Une découverte majeure vient enrichir notre compréhension de l’évolution humaine. Des fossiles d’hominines mis au jour dans la carrière Thomas I, à Casablanca, apportent un éclairage inédit sur une période charnière de l’histoire de l’humanité, il y a environ 773 000 ans. Les résultats de cette recherche internationale ont été publiés le 7 janvier 2026 dans la prestigieuse revue Nature.

Cette avancée scientifique s’inscrit dans le cadre du programme maroco-français « Préhistoire de Casablanca », fruit d’une collaboration institutionnelle entre l’Institut national des sciences de l’archéologie et du patrimoine (INSAP), relevant du Ministère de la Jeunesse, de la Culture et de la Communication du Royaume du Maroc, et le Ministère de l’Europe et des Affaires étrangères français. Les travaux sont co-dirigés par Abderrahim Mohib (INSAP), Rosalia Gallotti (Université de Montpellier Paul-Valéry) et Camille Daujeard (Muséum national d’histoire naturelle / CNRS).

Les fossiles analysés proviennent d’une cavité connue sous le nom de Grotte à Hominidés, au sein de la carrière Thomas I. Ils comprennent plusieurs mandibules humaines, appartenant à deux adultes et à un enfant, ainsi que des restes dentaires et post-crâniens.

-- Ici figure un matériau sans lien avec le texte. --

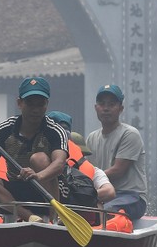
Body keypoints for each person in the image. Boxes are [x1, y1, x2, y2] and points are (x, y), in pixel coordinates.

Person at [0, 77, 68, 222]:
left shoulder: (54, 130)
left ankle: (54, 219)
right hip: (15, 193)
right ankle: (29, 217)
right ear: (20, 103)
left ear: (46, 105)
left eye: (40, 105)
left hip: (48, 190)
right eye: (30, 104)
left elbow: (59, 164)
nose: (35, 110)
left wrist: (38, 176)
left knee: (38, 158)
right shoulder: (5, 129)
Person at [86, 84, 148, 221]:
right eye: (102, 104)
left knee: (107, 210)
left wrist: (86, 184)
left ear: (121, 109)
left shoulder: (130, 134)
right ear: (96, 108)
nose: (106, 108)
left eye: (112, 104)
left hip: (131, 196)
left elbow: (118, 171)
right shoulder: (92, 138)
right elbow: (88, 171)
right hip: (103, 194)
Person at [46, 111, 116, 205]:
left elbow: (109, 192)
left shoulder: (92, 170)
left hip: (73, 218)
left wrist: (80, 196)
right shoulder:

L’ensemble présente une combinaison remarquable de caractères archaïques, proches de ceux d’Homo erectus, et de traits plus dérivés annonçant des formes humaines plus modernes.

L’un des apports majeurs de l’étude réside dans la datation exceptionnelle des fossiles. Grâce à une analyse magnétostratigraphique d’une résolution inégalée pour un site contenant des restes humains, les chercheurs ont identifié dans les sédiments l’enregistrement précis de l’inversion du champ magnétique terrestre Matuyama–Brunhes, datée de 773 000 ans. Cette méthode confère au site l’un des âges les plus fiables jamais obtenus pour des fossiles d’hominines.

Ces découvertes documentent des populations humaines encore mal connues, situées à un moment crucial de l’évolution, entre les formes anciennes du genre Homo et les lignées plus récentes. Elles comblent un vide important du registre fossile africain, à une époque où les données paléogénétiques placent la divergence entre la lignée africaine menant à Homo sapiens et les lignées eurasiatiques à l’origine des Néandertaliens et des Denisoviens.

En révélant une combinaison originale de caractères primitifs et évolués, les fossiles de Casablanca témoignent de populations humaines proches de cette phase de divergence. Ils confirment l’ancienneté et la profondeur des racines africaines de notre espèce, tout en soulignant le rôle central de l’Afrique du Nord dans les grandes étapes de l’évolution humaine.

L’étude a été menée avec la contribution de chercheurs issus de nombreuses institutions marocaines et internationales, notamment l’INSAP et la Direction du patrimoine culturel (Maroc), le Collège de France, le Max Planck Institute for Evolutionary Anthropology (Allemagne), l’Université de Montpellier Paul-Valéry, l’Università degli Studi di Milano (Italie), l’Université de Bordeaux et le Muséum national d’histoire naturelle (France).